*Page extract*.
• • • • •

Lower-extremity function, measured by the Short Physical Performance Battery, showed smaller effects after treatment and medium-size estimates for COMBAT-ICU at follow-up.

The physical-function result is not a null finding for exercise alone. Physical training appeared to help physical function.

Some recovery likely also reflected the natural improvement many ICU survivors experience during the first months after discharge.

Effect-size comparison showing COMBAT-ICU and exercise-only follow-up signals for PICS severity, walking, cognition, memory, and quality of life
COMBAT-ICU showed the stronger follow-up effect-size pattern for PICS severity, global cognition, short-term memory, and EQ-5D quality of life.

Cognitive and Quality-of-Life Results Favored Combined Training

The cognitive results were exploratory, but they favored the combined program more than the exercise-only program.

• • • • •

Reproduce the COMBAT-ICU results passage word for word, in full.

• • • • •

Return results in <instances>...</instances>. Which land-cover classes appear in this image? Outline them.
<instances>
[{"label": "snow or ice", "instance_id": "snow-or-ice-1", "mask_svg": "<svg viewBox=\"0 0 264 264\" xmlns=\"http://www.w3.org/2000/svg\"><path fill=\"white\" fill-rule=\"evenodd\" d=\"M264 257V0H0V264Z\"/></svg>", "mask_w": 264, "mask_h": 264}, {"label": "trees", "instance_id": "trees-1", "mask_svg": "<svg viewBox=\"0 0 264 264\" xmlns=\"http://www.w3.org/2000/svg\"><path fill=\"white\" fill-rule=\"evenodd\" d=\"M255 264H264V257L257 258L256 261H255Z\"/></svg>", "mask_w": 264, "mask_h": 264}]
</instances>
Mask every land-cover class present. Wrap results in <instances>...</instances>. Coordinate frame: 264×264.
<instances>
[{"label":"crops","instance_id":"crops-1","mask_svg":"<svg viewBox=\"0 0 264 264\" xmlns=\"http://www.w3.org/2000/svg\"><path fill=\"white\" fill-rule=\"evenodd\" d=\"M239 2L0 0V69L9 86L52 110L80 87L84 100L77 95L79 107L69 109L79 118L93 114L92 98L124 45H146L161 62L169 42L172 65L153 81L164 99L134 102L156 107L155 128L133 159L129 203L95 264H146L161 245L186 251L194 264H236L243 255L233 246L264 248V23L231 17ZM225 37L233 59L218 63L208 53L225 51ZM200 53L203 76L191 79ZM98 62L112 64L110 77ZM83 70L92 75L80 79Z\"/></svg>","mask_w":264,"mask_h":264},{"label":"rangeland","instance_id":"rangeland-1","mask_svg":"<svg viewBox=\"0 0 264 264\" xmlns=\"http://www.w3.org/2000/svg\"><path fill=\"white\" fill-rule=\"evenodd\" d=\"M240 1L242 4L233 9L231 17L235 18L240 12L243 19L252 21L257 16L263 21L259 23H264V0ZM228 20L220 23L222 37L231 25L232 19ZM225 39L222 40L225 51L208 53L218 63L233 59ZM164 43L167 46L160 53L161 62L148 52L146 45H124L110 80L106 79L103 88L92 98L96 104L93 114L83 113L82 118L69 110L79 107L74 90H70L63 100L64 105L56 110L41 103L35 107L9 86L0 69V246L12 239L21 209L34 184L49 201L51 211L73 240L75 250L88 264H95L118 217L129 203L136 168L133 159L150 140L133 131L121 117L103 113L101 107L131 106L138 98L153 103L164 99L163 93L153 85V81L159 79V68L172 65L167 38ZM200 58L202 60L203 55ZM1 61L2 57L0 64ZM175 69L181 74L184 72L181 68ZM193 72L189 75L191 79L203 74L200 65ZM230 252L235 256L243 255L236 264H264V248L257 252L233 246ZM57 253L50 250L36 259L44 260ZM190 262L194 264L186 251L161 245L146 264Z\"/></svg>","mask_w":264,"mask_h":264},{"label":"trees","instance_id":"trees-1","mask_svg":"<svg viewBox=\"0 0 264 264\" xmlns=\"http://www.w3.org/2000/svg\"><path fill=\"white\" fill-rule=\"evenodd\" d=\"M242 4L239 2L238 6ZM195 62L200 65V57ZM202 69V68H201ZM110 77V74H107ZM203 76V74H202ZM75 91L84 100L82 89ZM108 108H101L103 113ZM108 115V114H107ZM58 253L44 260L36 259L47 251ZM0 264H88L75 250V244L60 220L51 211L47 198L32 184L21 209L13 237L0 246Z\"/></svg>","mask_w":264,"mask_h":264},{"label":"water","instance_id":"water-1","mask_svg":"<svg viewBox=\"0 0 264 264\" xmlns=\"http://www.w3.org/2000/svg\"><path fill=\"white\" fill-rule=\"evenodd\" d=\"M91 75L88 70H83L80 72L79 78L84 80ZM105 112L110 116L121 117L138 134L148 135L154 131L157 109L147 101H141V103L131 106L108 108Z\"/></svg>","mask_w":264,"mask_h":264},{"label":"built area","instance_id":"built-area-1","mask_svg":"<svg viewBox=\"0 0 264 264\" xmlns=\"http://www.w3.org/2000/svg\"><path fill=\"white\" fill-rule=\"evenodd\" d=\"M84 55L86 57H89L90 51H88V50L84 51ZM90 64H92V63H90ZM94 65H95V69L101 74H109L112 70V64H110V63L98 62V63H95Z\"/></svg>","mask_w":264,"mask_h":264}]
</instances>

• • • • •

*Solution for this problem*.
Lower-extremity function, measured by the Short Physical Performance Battery, showed smaller effects after treatment and medium-size estimates for COMBAT-ICU at follow-up.

The physical-function result is not a null finding for exercise alone. Physical training appeared to help physical function.

Some recovery likely also reflected the natural improvement many ICU survivors experience during the first months after discharge.

Effect-size comparison showing COMBAT-ICU and exercise-only follow-up signals for PICS severity, walking, cognition, memory, and quality of life
COMBAT-ICU showed the stronger follow-up effect-size pattern for PICS severity, global cognition, short-term memory, and EQ-5D quality of life.

Cognitive and Quality-of-Life Results Favored Combined Training

The cognitive results were exploratory, but they favored the combined program more than the exercise-only program.